- **WHAT IS REQUIRED**
With pictures omitted, restate the data word for word.

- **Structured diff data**
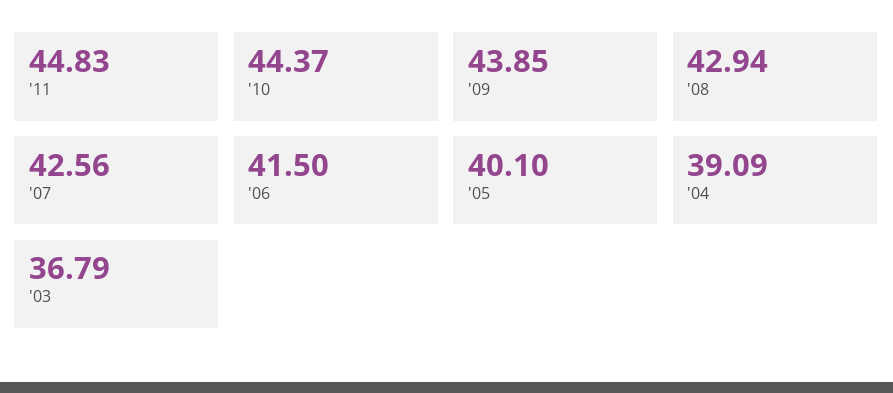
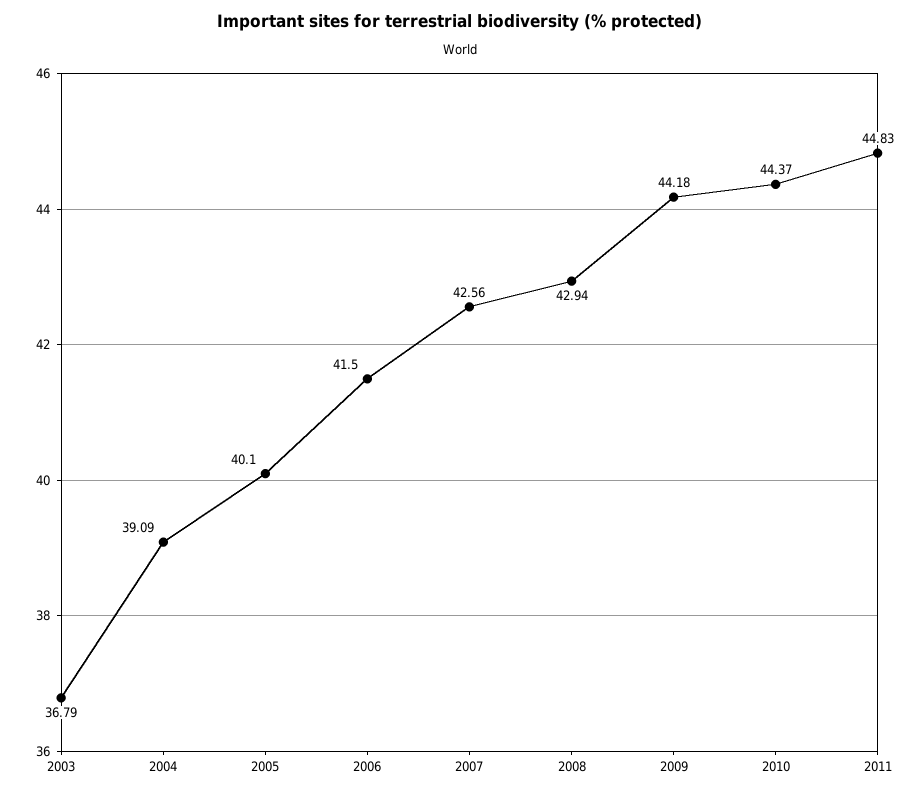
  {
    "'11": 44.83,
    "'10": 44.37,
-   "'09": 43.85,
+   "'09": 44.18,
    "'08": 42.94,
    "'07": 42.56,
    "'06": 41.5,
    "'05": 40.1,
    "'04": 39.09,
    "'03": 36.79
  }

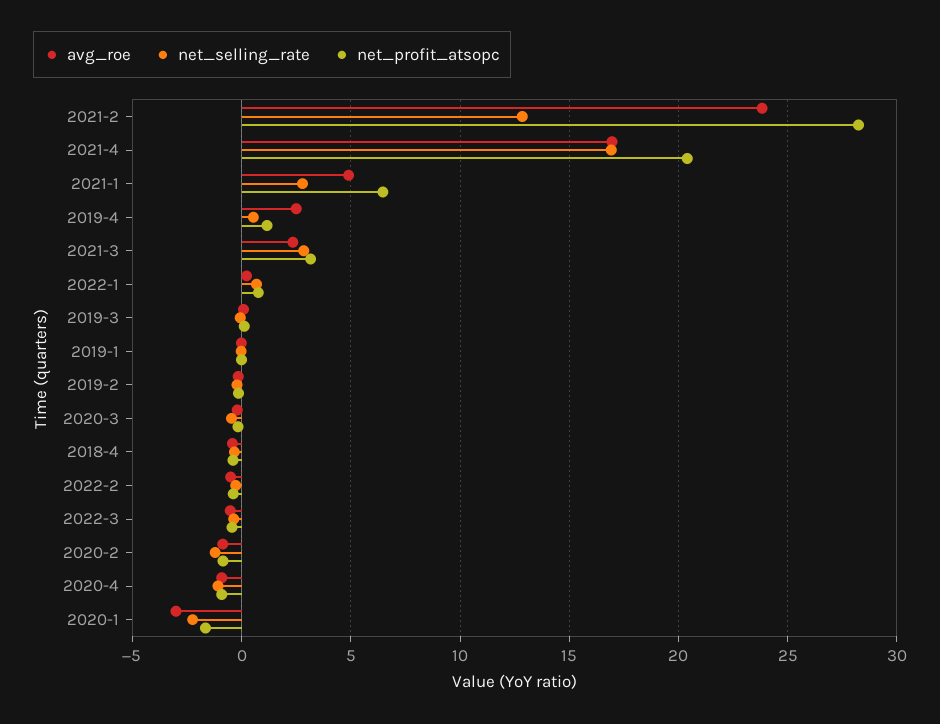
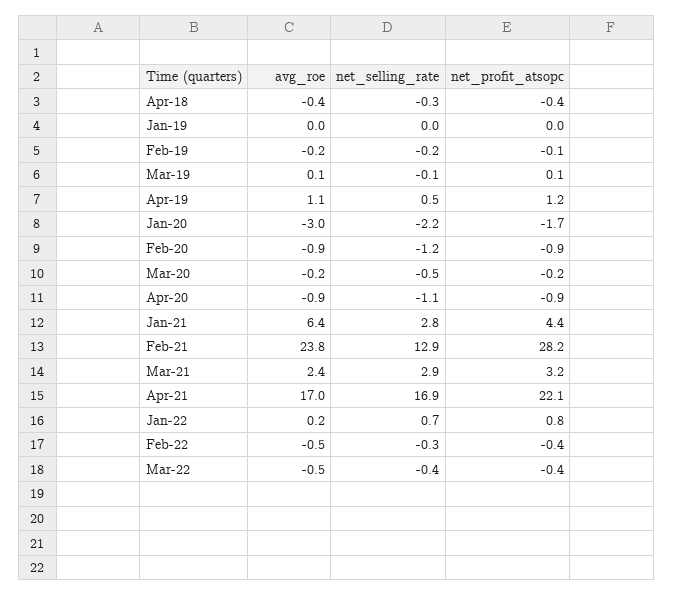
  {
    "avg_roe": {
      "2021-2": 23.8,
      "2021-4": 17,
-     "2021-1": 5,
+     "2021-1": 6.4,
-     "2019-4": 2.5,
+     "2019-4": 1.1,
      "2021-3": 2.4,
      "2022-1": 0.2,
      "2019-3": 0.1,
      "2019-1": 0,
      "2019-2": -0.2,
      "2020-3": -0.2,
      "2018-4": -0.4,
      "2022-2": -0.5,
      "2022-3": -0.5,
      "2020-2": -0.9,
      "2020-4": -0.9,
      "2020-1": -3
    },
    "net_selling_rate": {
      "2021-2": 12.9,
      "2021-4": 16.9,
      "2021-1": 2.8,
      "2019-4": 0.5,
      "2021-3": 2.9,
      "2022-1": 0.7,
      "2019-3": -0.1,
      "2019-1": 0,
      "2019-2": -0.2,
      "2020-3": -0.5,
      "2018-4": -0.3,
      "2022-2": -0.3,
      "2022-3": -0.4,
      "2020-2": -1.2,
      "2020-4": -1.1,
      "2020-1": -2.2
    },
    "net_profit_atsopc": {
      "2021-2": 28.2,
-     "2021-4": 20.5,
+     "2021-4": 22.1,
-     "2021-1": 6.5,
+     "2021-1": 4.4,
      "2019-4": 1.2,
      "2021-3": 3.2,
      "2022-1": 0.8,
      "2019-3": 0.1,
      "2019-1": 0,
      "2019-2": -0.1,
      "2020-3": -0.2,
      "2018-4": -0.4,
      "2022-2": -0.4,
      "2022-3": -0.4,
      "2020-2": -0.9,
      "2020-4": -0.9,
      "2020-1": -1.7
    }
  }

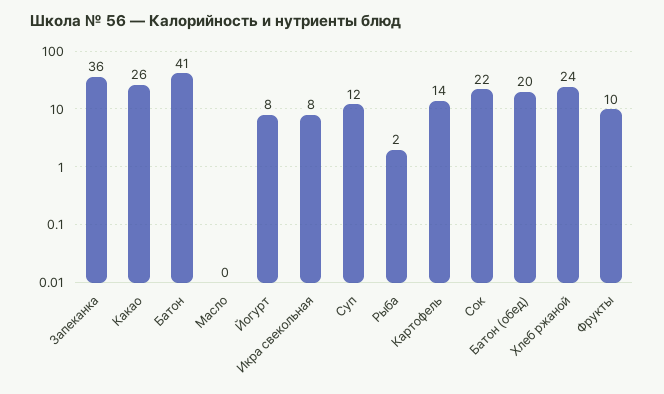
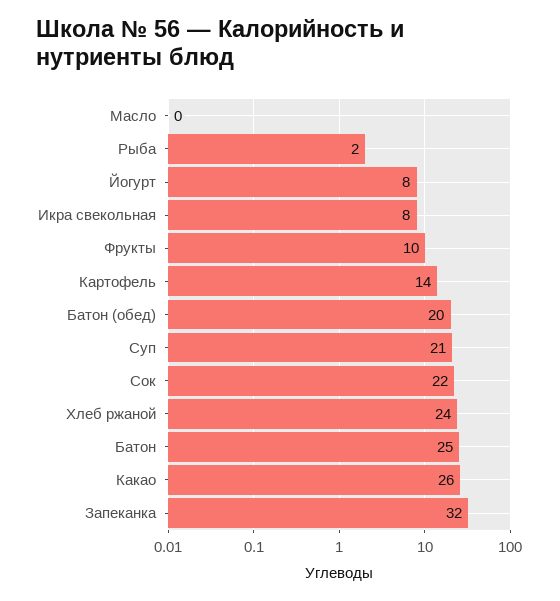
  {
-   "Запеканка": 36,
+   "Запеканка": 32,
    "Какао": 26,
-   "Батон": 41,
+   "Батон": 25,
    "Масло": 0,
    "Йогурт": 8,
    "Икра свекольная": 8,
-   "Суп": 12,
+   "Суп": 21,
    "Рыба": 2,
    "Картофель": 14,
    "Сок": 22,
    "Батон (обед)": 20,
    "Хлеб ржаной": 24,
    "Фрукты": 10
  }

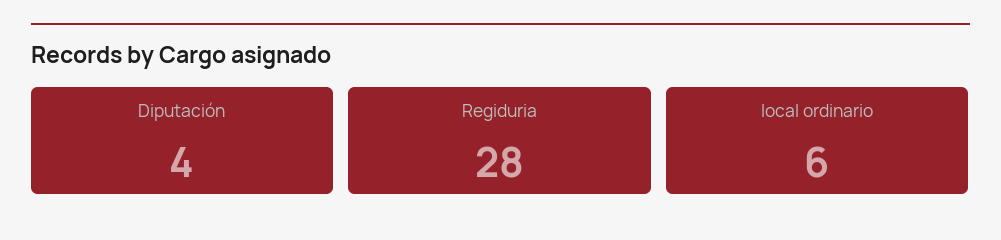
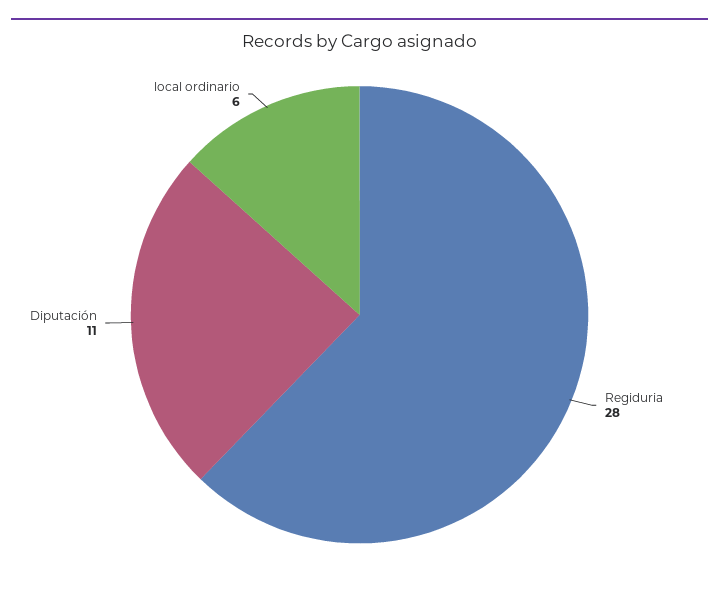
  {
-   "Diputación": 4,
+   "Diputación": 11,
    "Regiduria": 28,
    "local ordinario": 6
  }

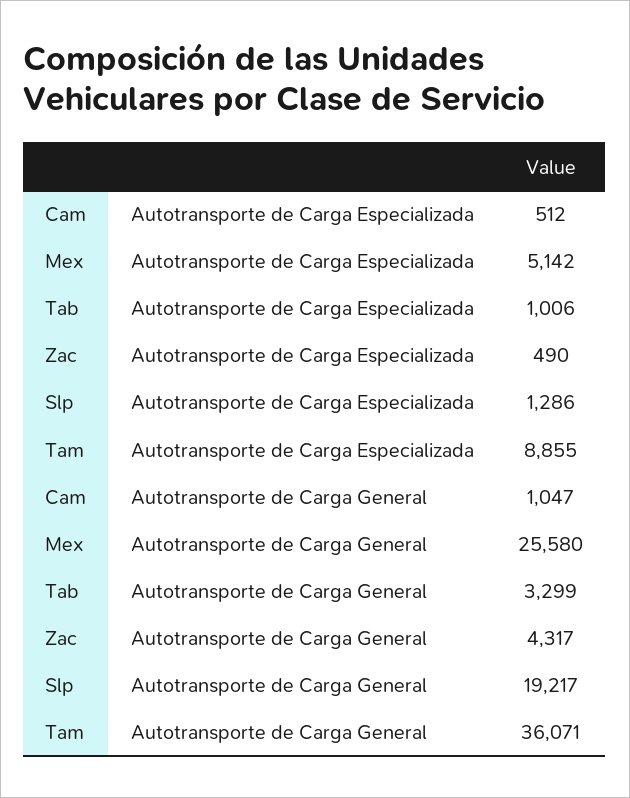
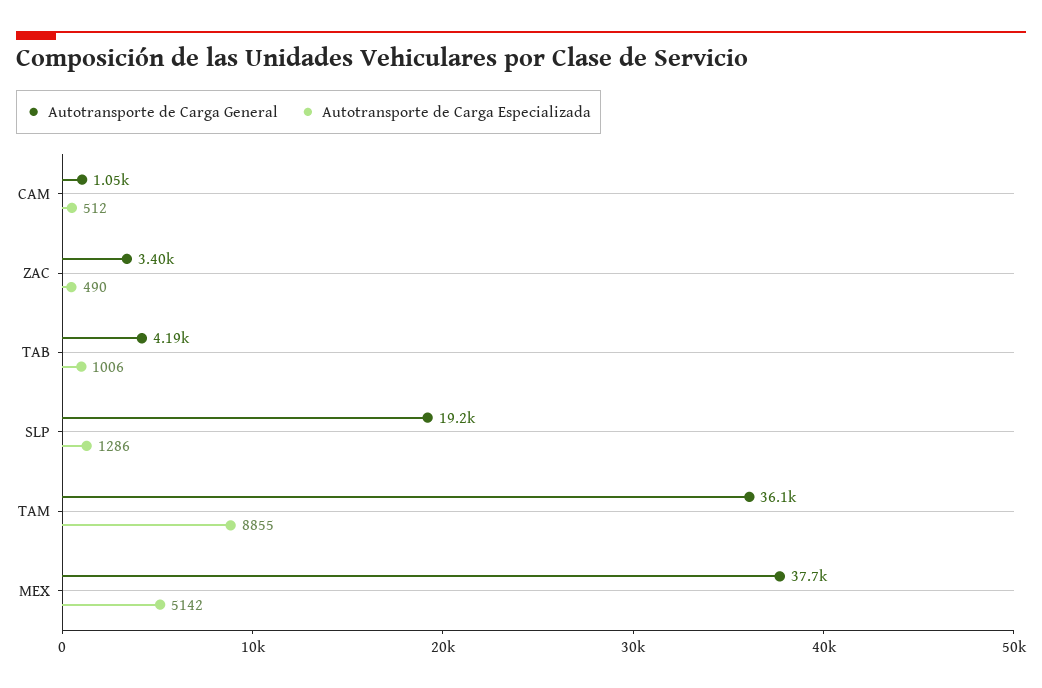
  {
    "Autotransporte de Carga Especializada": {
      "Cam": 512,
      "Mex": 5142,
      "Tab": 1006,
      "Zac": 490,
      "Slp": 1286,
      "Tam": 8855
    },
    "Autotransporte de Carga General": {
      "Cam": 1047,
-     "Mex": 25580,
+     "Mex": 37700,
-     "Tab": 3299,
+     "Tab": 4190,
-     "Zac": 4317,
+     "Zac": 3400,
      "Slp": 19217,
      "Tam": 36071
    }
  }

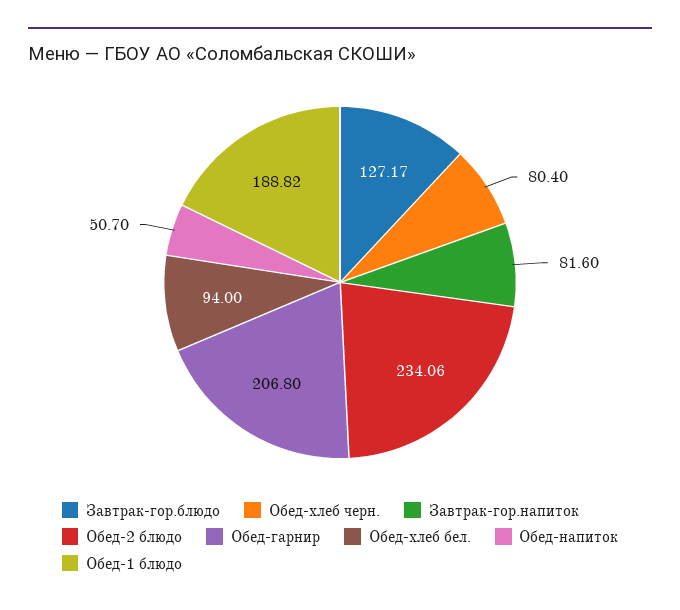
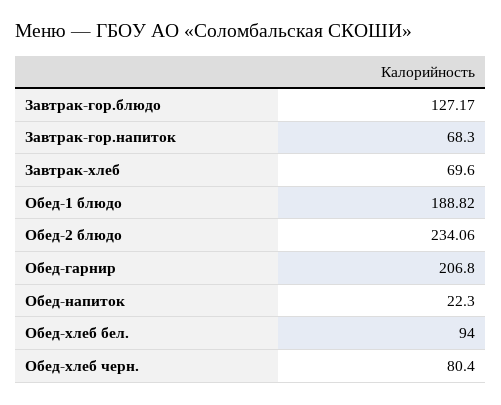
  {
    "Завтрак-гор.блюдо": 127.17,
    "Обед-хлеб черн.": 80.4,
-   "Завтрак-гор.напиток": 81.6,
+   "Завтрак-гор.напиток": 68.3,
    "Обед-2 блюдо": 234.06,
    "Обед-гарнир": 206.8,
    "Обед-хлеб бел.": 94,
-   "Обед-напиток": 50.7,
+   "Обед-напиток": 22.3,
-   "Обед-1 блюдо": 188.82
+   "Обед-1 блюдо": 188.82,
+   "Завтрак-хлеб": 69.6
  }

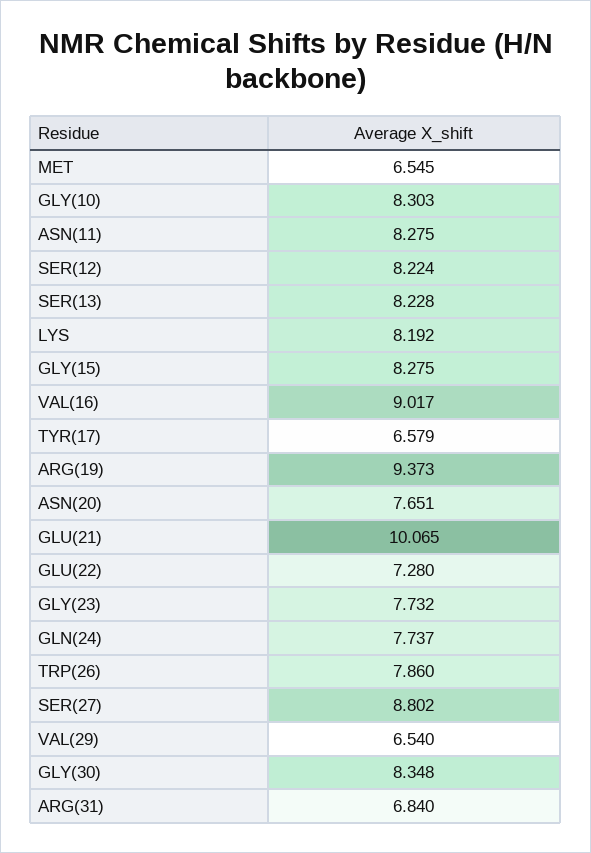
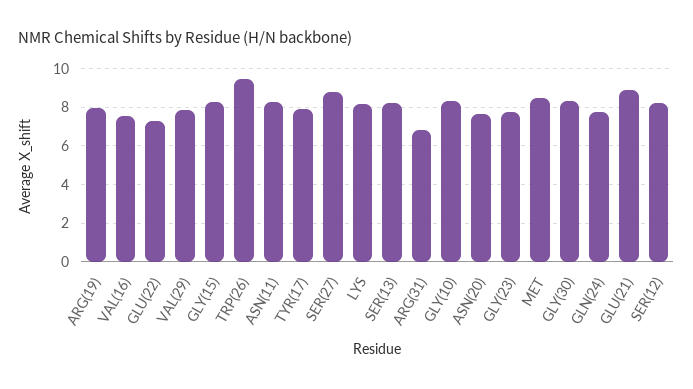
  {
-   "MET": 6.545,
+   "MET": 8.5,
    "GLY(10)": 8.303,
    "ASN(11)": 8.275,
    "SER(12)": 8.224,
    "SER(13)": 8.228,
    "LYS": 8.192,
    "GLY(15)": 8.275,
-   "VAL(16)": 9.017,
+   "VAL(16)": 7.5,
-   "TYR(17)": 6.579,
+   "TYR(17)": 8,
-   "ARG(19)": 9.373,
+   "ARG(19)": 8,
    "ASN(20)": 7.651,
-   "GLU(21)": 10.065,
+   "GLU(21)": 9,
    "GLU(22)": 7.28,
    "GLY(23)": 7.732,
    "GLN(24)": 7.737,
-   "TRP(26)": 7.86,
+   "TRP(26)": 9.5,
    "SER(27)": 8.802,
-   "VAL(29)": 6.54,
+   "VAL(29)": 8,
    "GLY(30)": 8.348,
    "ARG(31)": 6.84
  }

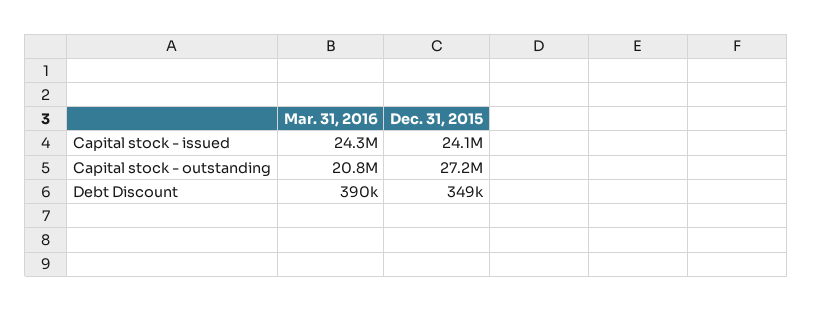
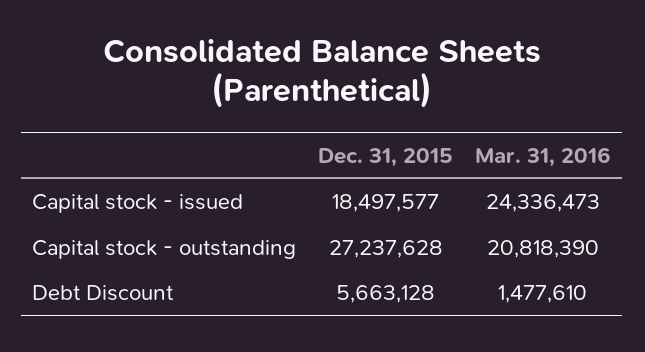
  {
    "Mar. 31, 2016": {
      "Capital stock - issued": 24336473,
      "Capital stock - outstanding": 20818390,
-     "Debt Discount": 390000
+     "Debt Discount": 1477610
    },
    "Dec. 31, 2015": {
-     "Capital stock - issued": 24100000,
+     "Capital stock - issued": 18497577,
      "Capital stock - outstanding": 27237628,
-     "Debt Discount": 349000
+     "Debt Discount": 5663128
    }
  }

- **EXPECTED ANSWER**
  {
    "'11": 44.83,
    "'10": 44.37,
-   "'09": 43.85,
+   "'09": 44.18,
    "'08": 42.94,
    "'07": 42.56,
    "'06": 41.5,
    "'05": 40.1,
    "'04": 39.09,
    "'03": 36.79
  }

  {
    "avg_roe": {
      "2021-2": 23.8,
      "2021-4": 17,
-     "2021-1": 5,
+     "2021-1": 6.4,
-     "2019-4": 2.5,
+     "2019-4": 1.1,
      "2021-3": 2.4,
      "2022-1": 0.2,
      "2019-3": 0.1,
      "2019-1": 0,
      "2019-2": -0.2,
      "2020-3": -0.2,
      "2018-4": -0.4,
      "2022-2": -0.5,
      "2022-3": -0.5,
      "2020-2": -0.9,
      "2020-4": -0.9,
      "2020-1": -3
    },
    "net_selling_rate": {
      "2021-2": 12.9,
      "2021-4": 16.9,
      "2021-1": 2.8,
      "2019-4": 0.5,
      "2021-3": 2.9,
      "2022-1": 0.7,
      "2019-3": -0.1,
      "2019-1": 0,
      "2019-2": -0.2,
      "2020-3": -0.5,
      "2018-4": -0.3,
      "2022-2": -0.3,
      "2022-3": -0.4,
      "2020-2": -1.2,
      "2020-4": -1.1,
      "2020-1": -2.2
    },
    "net_profit_atsopc": {
      "2021-2": 28.2,
-     "2021-4": 20.5,
+     "2021-4": 22.1,
-     "2021-1": 6.5,
+     "2021-1": 4.4,
      "2019-4": 1.2,
      "2021-3": 3.2,
      "2022-1": 0.8,
      "2019-3": 0.1,
      "2019-1": 0,
      "2019-2": -0.1,
      "2020-3": -0.2,
      "2018-4": -0.4,
      "2022-2": -0.4,
      "2022-3": -0.4,
      "2020-2": -0.9,
      "2020-4": -0.9,
      "2020-1": -1.7
    }
  }

  {
-   "Запеканка": 36,
+   "Запеканка": 32,
    "Какао": 26,
-   "Батон": 41,
+   "Батон": 25,
    "Масло": 0,
    "Йогурт": 8,
    "Икра свекольная": 8,
-   "Суп": 12,
+   "Суп": 21,
    "Рыба": 2,
    "Картофель": 14,
    "Сок": 22,
    "Батон (обед)": 20,
    "Хлеб ржаной": 24,
    "Фрукты": 10
  }

  {
-   "Diputación": 4,
+   "Diputación": 11,
    "Regiduria": 28,
    "local ordinario": 6
  }

  {
    "Autotransporte de Carga Especializada": {
      "Cam": 512,
      "Mex": 5142,
      "Tab": 1006,
      "Zac": 490,
      "Slp": 1286,
      "Tam": 8855
    },
    "Autotransporte de Carga General": {
      "Cam": 1047,
-     "Mex": 25580,
+     "Mex": 37700,
-     "Tab": 3299,
+     "Tab": 4190,
-     "Zac": 4317,
+     "Zac": 3400,
      "Slp": 19217,
      "Tam": 36071
    }
  }

  {
    "Завтрак-гор.блюдо": 127.17,
    "Обед-хлеб черн.": 80.4,
-   "Завтрак-гор.напиток": 81.6,
+   "Завтрак-гор.напиток": 68.3,
    "Обед-2 блюдо": 234.06,
    "Обед-гарнир": 206.8,
    "Обед-хлеб бел.": 94,
-   "Обед-напиток": 50.7,
+   "Обед-напиток": 22.3,
-   "Обед-1 блюдо": 188.82
+   "Обед-1 блюдо": 188.82,
+   "Завтрак-хлеб": 69.6
  }

  {
-   "MET": 6.545,
+   "MET": 8.5,
    "GLY(10)": 8.303,
    "ASN(11)": 8.275,
    "SER(12)": 8.224,
    "SER(13)": 8.228,
    "LYS": 8.192,
    "GLY(15)": 8.275,
-   "VAL(16)": 9.017,
+   "VAL(16)": 7.5,
-   "TYR(17)": 6.579,
+   "TYR(17)": 8,
-   "ARG(19)": 9.373,
+   "ARG(19)": 8,
    "ASN(20)": 7.651,
-   "GLU(21)": 10.065,
+   "GLU(21)": 9,
    "GLU(22)": 7.28,
    "GLY(23)": 7.732,
    "GLN(24)": 7.737,
-   "TRP(26)": 7.86,
+   "TRP(26)": 9.5,
    "SER(27)": 8.802,
-   "VAL(29)": 6.54,
+   "VAL(29)": 8,
    "GLY(30)": 8.348,
    "ARG(31)": 6.84
  }

  {
    "Mar. 31, 2016": {
      "Capital stock - issued": 24336473,
      "Capital stock - outstanding": 20818390,
-     "Debt Discount": 390000
+     "Debt Discount": 1477610
    },
    "Dec. 31, 2015": {
-     "Capital stock - issued": 24100000,
+     "Capital stock - issued": 18497577,
      "Capital stock - outstanding": 27237628,
-     "Debt Discount": 349000
+     "Debt Discount": 5663128
    }
  }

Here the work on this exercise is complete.